▶ Task description:
Print the data below word for word, leaving out the pictures.
[The records Boundary: Start]
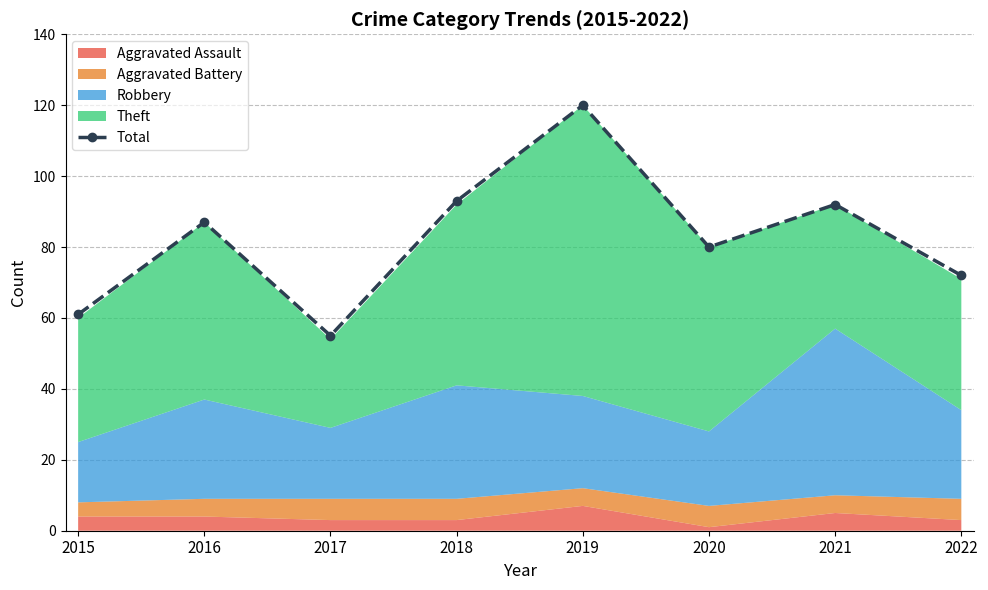

Reading right to left, what are all the values shown in this chart?

2022=72	2021=92	2020=80	2019=120	2018=93	2017=55	2016=87	2015=61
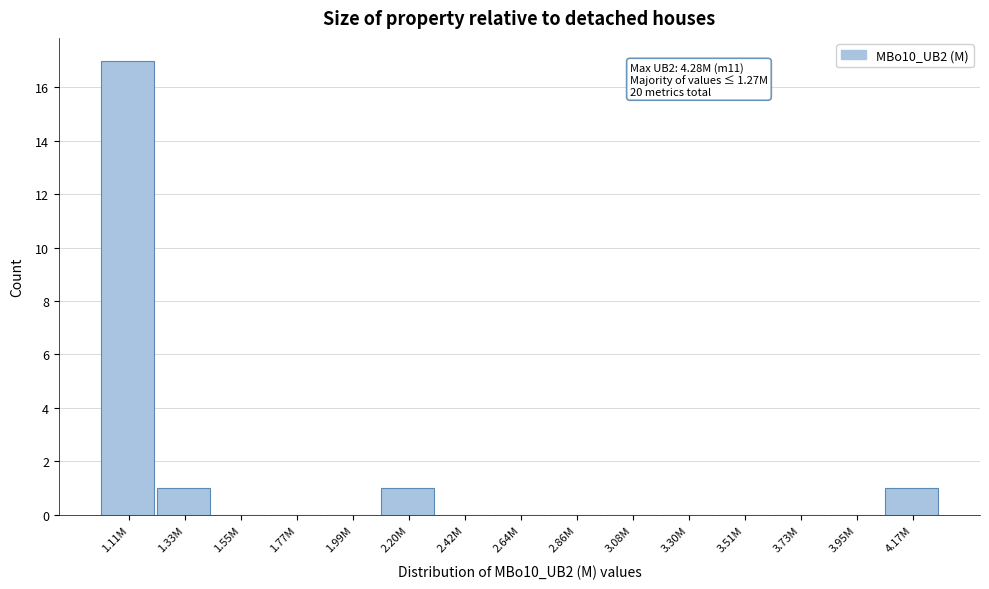

Reading left to right, what are all the values shown in this chart?

1.11M=17	1.33M=1	1.55M=0	1.77M=0	1.99M=0	2.20M=1	2.42M=0	2.64M=0	2.86M=0	3.08M=0	3.30M=0	3.51M=0	3.73M=0	3.95M=0	4.17M=1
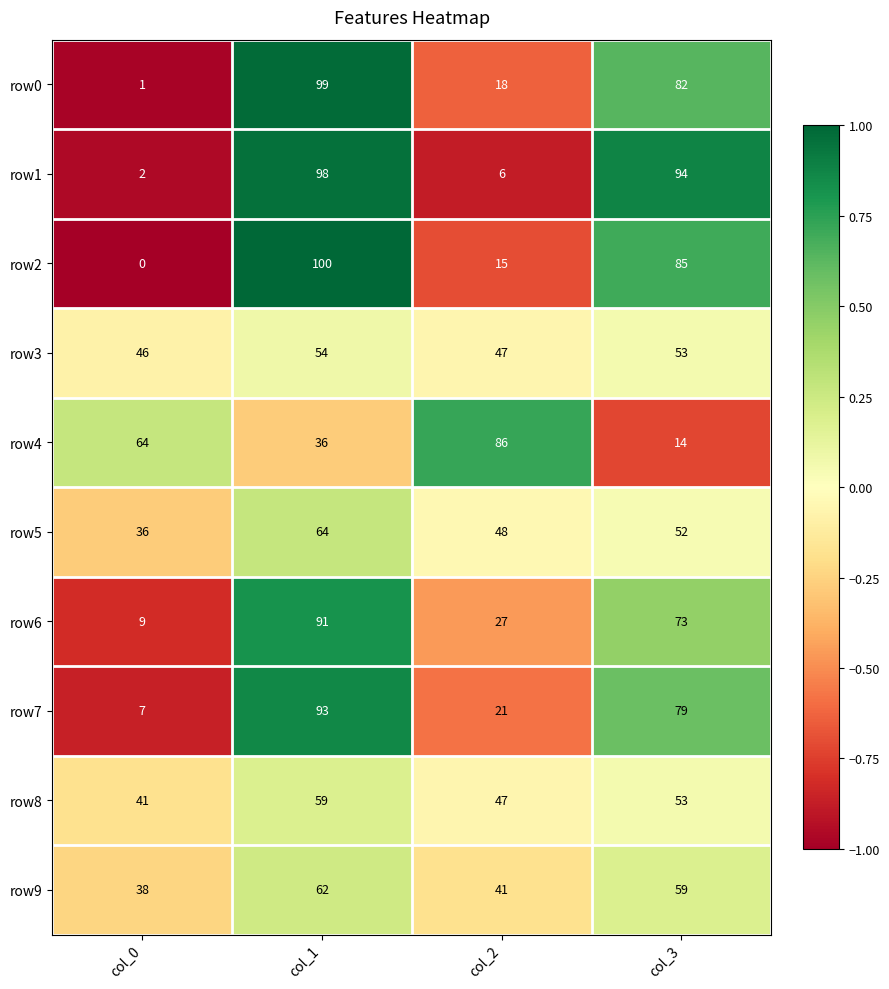

What is the sum of the row8 values at col_3 and col_1?

112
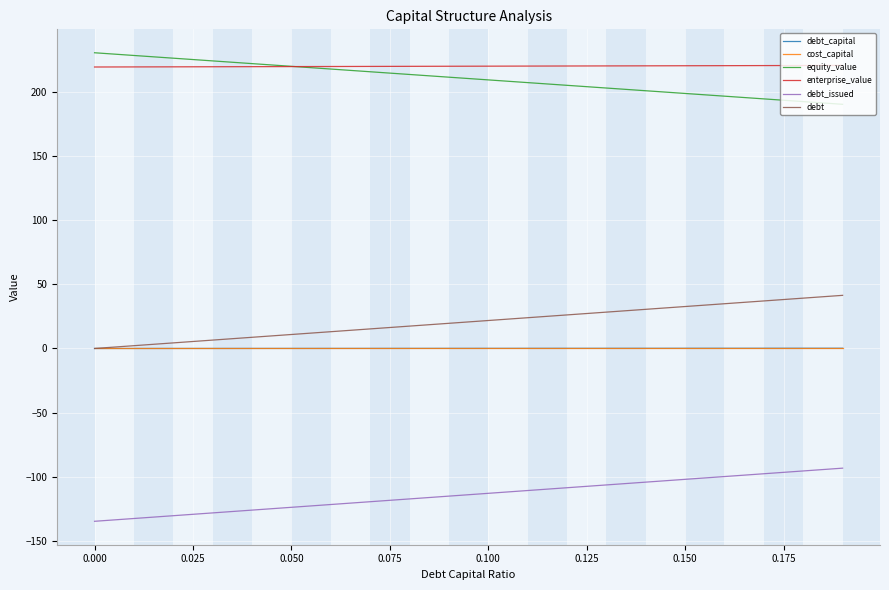

What is the minimum value shown in the chart?

-134.7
[The records Boundary: End]
▶ Solution below:
Reading right to left, what are all the values shown in this chart?

2022=72	2021=92	2020=80	2019=120	2018=93	2017=55	2016=87	2015=61

Reading left to right, what are all the values shown in this chart?

1.11M=17	1.33M=1	1.55M=0	1.77M=0	1.99M=0	2.20M=1	2.42M=0	2.64M=0	2.86M=0	3.08M=0	3.30M=0	3.51M=0	3.73M=0	3.95M=0	4.17M=1

What is the sum of the row8 values at col_3 and col_1?

112

What is the minimum value shown in the chart?

-134.7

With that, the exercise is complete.